Da sind wir wieder bei Donald Trump. Passt die Diagnose Narzissmus?
Überhaupt nicht. Donald Trump leidet nicht, und Freunde hat er mehr als genug, auch wenn man selber nicht gerne dazu gehören möchte. Donald Trump ist nicht krank, viel schlimmer: Er ist ein komplett unmoralischer Mensch. Er hat von seinem Vater gelernt, dass das Wichtigste im Leben ist: Geld, Erfolg und Der-Größte-Sein – und dafür darf man rücksichtslos alles tun. Ich halte diesen Mann für richtig gefährlich.
Weiß Trump, was er tut?
Ich glaube, er ist nicht sehr intelligent. Er ist ja wohl kaum in der Lage, mehr als ein DIN-A4-Blatt am Stück zu lesen. Aber er ist schlau, durchtrieben, hat so eine Art Killerinstinkt, mit dem er die Schwachstellen seiner Gegner entdeckt und dann gnadenlos ausschlachtet.
Wie sieht es mit dem TropenTrump Bolsonaro aus?
Gegen Bolsonaro ist Donald Trump ein Waisenknabe. Jair Bolsonaro ist jemand, der zum Beispiel über eine Frau, die er irgendwie nicht mag, sagt, sie sei es nicht wert, von ihm vergewaltigt zu werden. Der Mann ist so irre, dass er an jede Verschwörungstheorie glaubt – und deswegen sicher Tausende an Todesopfern der Corona-Krise zu verantworten hat, die wegen seiner unverantwortlichen Sprüche und wegen des völligen Mangels an koordiniertem Vorgehen in Brasilien zu beklagen sind. Keiner meiner Patienten war jemals so irre wie Jair Bolsonaro und Donald Trump, aber krank sind die beiden nicht.

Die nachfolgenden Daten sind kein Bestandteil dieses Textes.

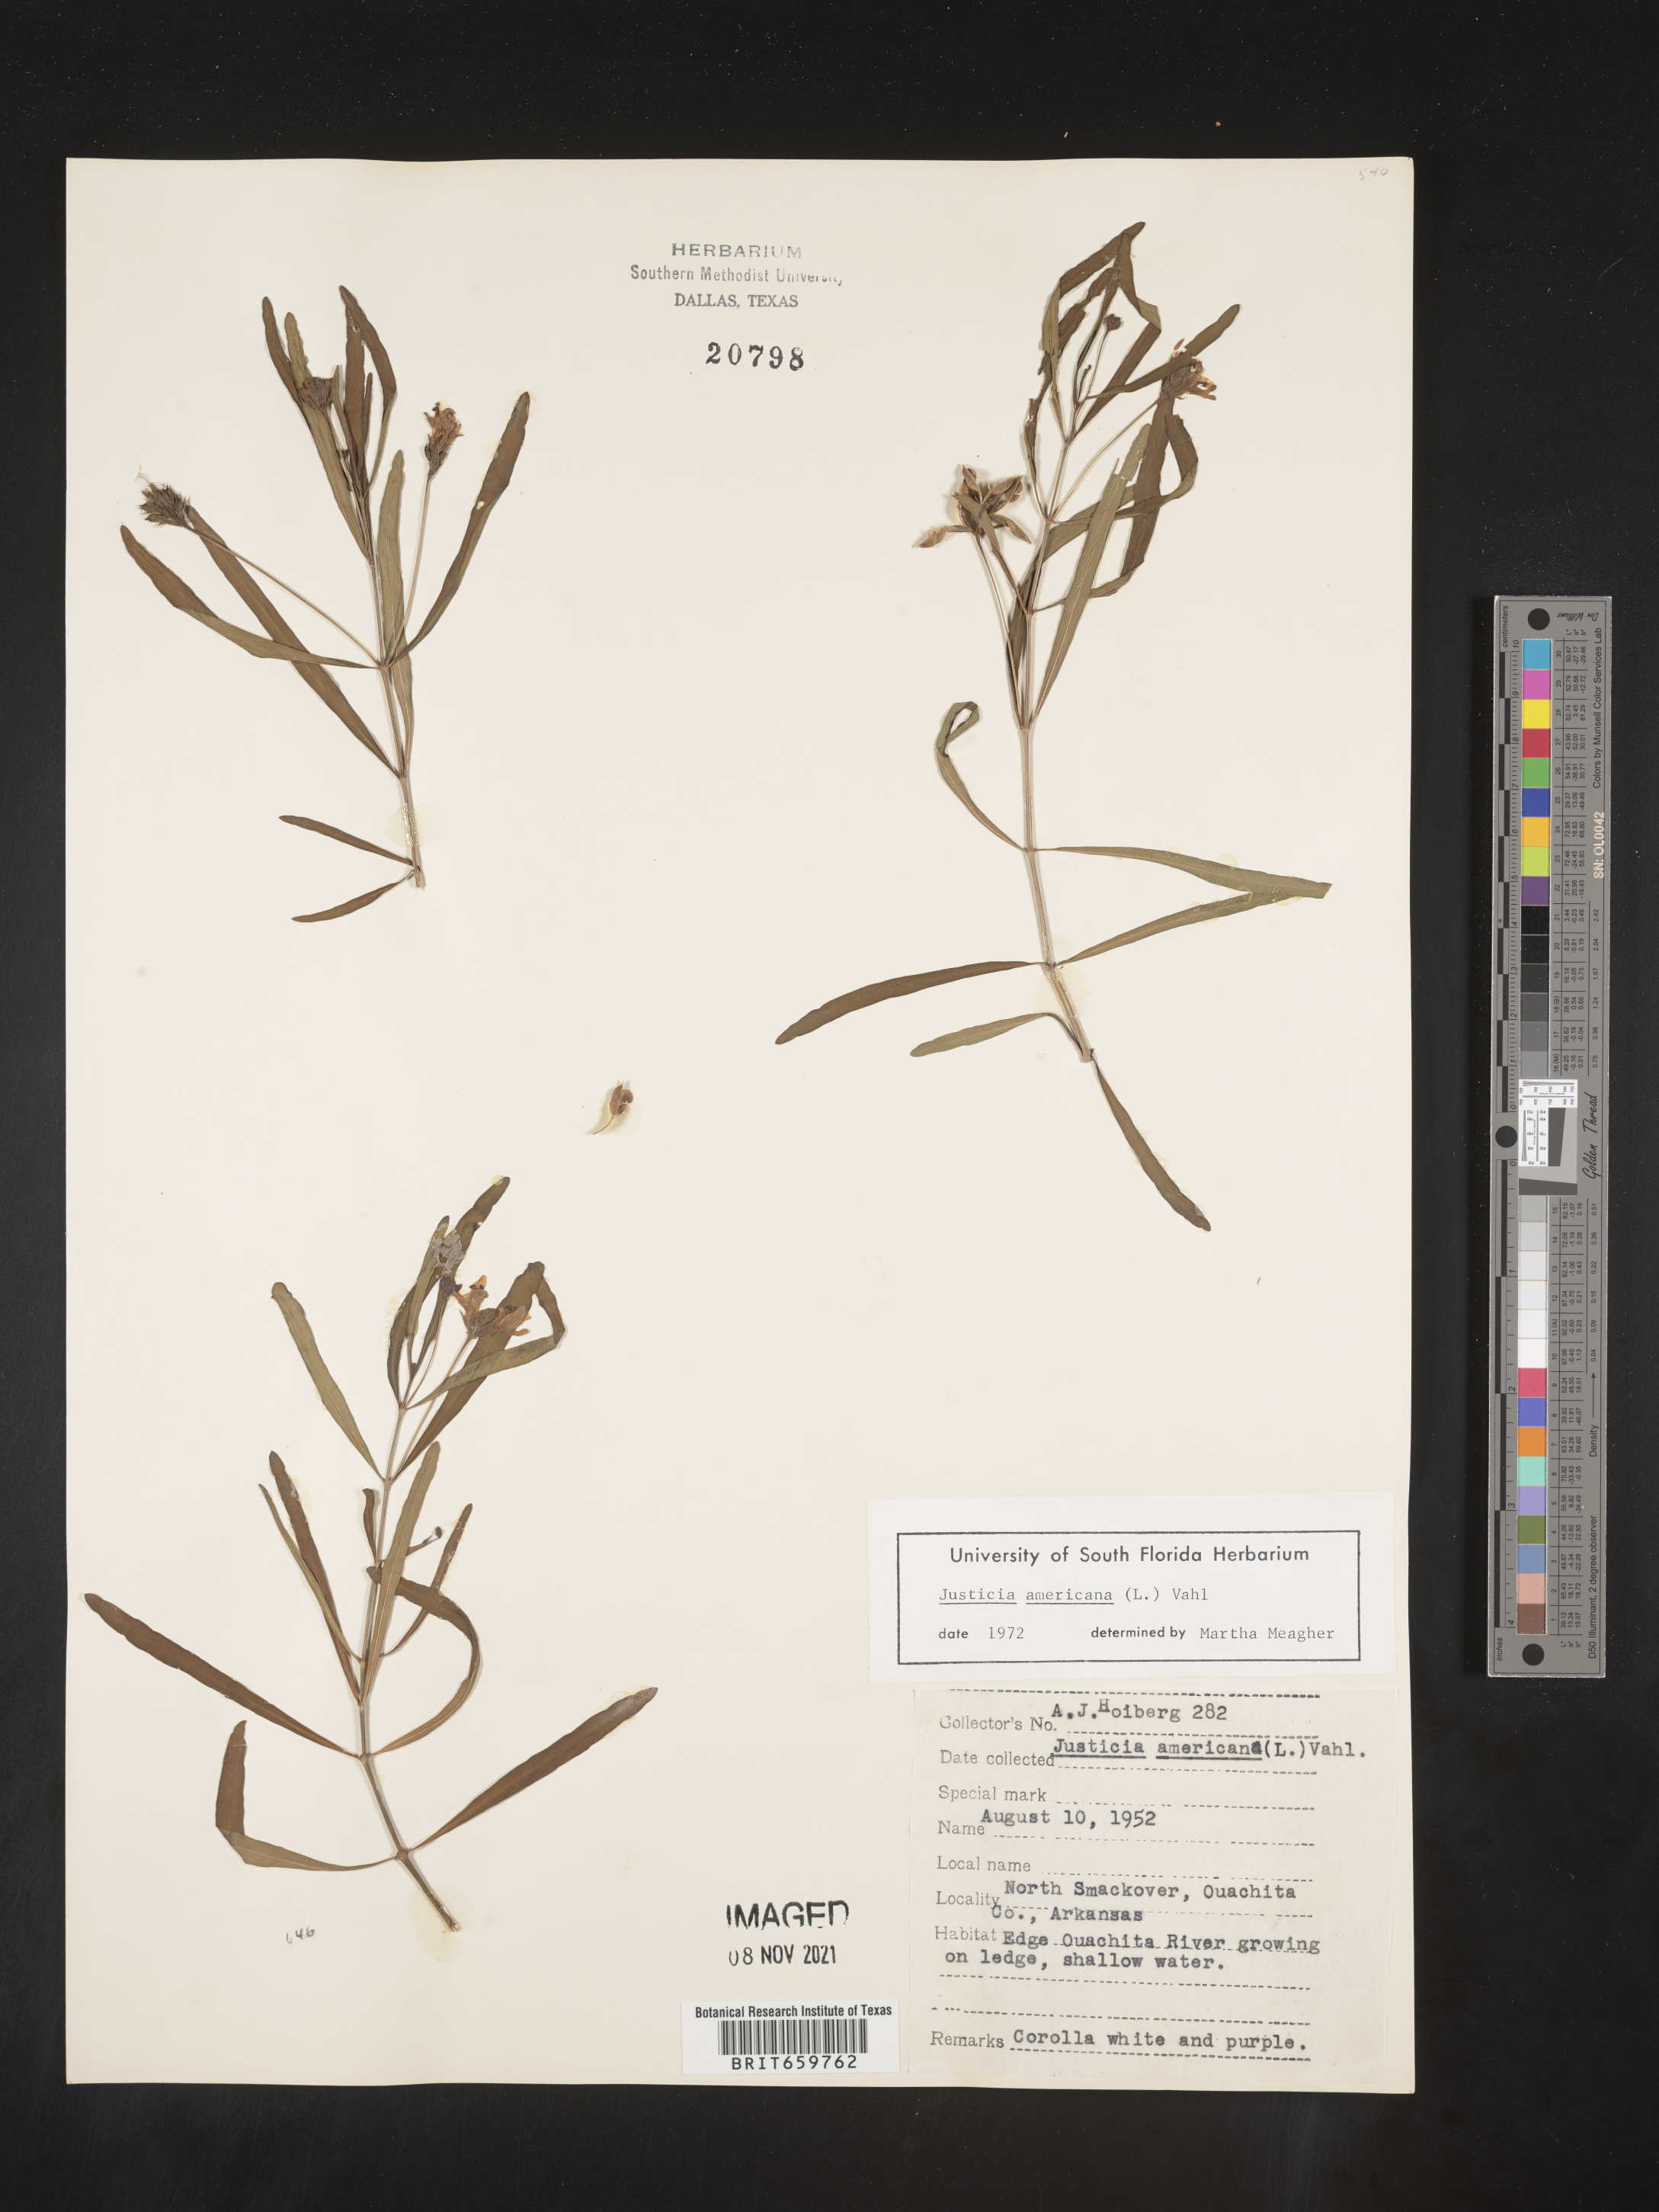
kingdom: Plantae
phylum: Tracheophyta
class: Magnoliopsida
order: Lamiales
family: Acanthaceae
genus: Dianthera
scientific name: Dianthera americana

Nordkoreas Diktator Kim Jong-un taucht immer wieder ab. Kämpft er mit seiner Psyche ?
Es gibt auch bei Kim Jong-un keinerlei Hinweis auf eine psychische Störung. In einer Diktatur, in der alles auf einen einzigen Führer ausgerichtet ist, fällt es einfach mehr auf, wenn der sich mal eine gewisse Zeit lang nicht öffentlich zeigt. Beim Schweizer Bundespräsidenten merkt so etwas niemand, weil der Posten so häufig wechselt, dass man noch nicht einmal weiß, wer gerade im Amt ist.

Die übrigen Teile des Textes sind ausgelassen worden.